Hurricane experts are throwing cold water on an idea backed by billionaire Microsoft founder Bill Gates aimed at controlling the weather.
Gates and a dozen other scientists have raised eyebrows by submitting patent applications for a technology to reduce the danger of approaching hurricanes by cooling ocean temperatures.
Hurricanes are fueled by warm water, and cooling the waters surrounding a storm would slow a storm's momentum.
According to the patents, many tub-like barges would be placed directly in the path of an oncoming storm. Each barge would have two conduits, each 500 feet long.
One conduit would push the warm water from the ocean's surface down. The other would bring up cold water where it lies deep undersea.

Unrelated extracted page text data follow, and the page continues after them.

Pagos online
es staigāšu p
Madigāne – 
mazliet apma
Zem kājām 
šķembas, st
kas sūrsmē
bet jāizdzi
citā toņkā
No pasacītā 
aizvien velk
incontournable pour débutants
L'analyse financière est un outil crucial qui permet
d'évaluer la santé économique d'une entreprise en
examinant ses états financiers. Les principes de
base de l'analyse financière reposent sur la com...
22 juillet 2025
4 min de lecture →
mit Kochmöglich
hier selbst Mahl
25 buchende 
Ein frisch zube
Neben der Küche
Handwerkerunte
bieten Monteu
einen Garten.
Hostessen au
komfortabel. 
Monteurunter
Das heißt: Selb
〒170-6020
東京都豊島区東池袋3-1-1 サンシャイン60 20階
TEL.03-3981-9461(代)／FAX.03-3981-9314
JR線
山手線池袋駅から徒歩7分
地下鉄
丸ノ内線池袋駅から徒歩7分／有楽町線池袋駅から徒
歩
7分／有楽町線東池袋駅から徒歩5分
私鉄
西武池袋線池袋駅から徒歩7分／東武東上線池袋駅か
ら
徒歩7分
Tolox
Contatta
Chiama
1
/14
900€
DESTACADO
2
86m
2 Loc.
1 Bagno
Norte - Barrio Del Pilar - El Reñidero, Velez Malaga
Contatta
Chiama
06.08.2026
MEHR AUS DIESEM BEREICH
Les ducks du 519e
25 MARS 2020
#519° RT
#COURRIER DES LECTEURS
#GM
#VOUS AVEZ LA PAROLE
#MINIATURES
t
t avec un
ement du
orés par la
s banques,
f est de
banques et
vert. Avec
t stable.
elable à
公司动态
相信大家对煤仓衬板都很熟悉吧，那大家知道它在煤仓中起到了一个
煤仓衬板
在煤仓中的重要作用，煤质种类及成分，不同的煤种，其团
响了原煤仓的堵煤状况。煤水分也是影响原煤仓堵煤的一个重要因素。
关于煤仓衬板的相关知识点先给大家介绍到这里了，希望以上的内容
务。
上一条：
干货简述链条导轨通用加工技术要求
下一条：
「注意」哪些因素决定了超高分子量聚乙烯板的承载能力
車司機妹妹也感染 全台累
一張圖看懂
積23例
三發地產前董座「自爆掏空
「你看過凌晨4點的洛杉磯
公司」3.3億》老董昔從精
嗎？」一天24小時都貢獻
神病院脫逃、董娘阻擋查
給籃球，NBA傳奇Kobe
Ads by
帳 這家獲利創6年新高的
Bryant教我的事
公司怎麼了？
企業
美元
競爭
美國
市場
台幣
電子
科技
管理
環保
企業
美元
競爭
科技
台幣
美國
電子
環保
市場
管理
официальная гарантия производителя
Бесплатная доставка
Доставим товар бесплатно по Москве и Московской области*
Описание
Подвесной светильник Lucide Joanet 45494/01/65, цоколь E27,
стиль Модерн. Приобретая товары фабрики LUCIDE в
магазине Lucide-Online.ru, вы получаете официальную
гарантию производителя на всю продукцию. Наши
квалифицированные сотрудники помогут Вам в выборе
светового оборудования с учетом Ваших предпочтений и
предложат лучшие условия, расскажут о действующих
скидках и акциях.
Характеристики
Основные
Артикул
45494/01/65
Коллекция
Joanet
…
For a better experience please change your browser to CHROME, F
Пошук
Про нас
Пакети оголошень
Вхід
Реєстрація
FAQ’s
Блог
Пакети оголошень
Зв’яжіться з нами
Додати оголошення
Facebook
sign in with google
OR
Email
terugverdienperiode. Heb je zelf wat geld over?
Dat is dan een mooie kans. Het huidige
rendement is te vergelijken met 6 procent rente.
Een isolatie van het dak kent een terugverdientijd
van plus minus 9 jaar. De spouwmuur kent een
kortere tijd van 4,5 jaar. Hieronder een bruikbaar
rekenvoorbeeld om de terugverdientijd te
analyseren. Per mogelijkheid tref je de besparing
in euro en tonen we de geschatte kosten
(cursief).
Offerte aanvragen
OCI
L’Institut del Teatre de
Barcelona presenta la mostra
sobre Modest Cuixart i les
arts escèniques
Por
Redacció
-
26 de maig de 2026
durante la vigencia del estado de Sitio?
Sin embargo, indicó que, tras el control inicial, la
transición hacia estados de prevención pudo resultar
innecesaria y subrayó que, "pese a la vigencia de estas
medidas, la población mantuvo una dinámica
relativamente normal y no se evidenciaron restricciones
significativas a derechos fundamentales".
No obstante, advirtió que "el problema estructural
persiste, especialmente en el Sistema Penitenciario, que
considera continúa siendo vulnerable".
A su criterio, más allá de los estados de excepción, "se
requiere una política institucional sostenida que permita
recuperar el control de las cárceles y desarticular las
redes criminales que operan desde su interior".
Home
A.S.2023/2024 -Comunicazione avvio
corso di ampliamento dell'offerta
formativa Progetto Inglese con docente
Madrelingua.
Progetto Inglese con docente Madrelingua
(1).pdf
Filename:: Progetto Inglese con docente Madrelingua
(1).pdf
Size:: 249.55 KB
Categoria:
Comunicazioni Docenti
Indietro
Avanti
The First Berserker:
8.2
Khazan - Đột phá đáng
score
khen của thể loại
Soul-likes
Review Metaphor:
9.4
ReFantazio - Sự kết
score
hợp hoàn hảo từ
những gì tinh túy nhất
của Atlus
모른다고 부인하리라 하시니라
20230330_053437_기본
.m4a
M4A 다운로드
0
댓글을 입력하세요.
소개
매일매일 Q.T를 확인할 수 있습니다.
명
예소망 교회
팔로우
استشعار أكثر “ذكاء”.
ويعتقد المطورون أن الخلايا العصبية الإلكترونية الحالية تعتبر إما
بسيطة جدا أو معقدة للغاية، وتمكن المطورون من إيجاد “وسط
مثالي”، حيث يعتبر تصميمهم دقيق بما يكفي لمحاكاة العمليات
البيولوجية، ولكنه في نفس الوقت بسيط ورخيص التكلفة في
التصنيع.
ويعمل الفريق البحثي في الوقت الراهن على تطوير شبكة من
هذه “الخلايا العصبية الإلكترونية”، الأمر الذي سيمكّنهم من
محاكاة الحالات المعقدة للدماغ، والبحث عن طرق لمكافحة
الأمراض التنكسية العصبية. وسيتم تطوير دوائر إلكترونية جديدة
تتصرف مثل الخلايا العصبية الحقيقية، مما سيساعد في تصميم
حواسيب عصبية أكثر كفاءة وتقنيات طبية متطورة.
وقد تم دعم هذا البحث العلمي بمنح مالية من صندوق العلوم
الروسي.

World reknowned hurricane expert William Gray, who's been studying and predicting the storms for a half-century, also doubts whether the proposal would work.
"The problem is the storms come up so rapidly," said Gray, a professor of atmospheric science at Colorado State University. "You only get two to three days warning. It's very difficult to bring up enough cold water in two to three days to have much effect."
The idea itself isn't groundbreaking, according to Gray, who said it could only be feasible if the barges were put into place at the beginning of hurricane season with the idea that storms will come.
"But you might do all that, and perhaps no storms would come. That's an economic problem," Gray said.
Good thing we're economists.
*Or at least slow it down enough that it becomes much less productive.